On the day Gov. Little signed the new bill, Mayor McLean stood with council members and about 60 supporters at a special City Council meeting, where they proclaimed March 31 as Transgender Day of Visibility in the state capital.
“Many people in this state and around this country are seeking to divide us. They’re seeking to divide us by targeting the most vulnerable among us,” McLean said as she choked back tears, according to the Idaho Statesman. “I want the people in this room to know that I see you. We see you.

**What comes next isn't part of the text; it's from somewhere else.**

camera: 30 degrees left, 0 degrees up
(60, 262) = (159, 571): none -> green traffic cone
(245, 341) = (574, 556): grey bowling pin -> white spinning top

You are wanted, important, and unique members of our community.”
That night, McLean lit City Hall in the colors of the transgender flag: pink, white, and baby blue.

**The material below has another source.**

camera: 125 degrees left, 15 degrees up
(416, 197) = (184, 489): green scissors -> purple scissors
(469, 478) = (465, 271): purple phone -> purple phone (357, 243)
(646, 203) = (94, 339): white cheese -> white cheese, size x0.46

Now Boise has added the wraps, and a massive sign hung in the building’s glass facade that declares, “Creating a city for everyone,” alongside a Progress Pride rainbow.
“Well, the law pertained to flags, and we are in full compliance with the law,” Mayor McLean told Boise State Public Radio on Tuesday.
“We have a rich history of an arts and culture scene here,” she added. “So because it’s allowed, we have installed art that demonstrates our values of being a safe and welcoming city for everyone.”
State Rep. Ted Hill (R), who brought the two bills to address Republicans’ displeasure with the Pride flag, told the Statesman he was expecting some kind of response, though he’d guessed it would be a mural.
It was too early to tell whether lawmakers would bring a bill to address the mayor’s workaround, Hill said.
“She’s insulting everyone else,” he complained. “Is that City Hall or some activist Pride Hall?”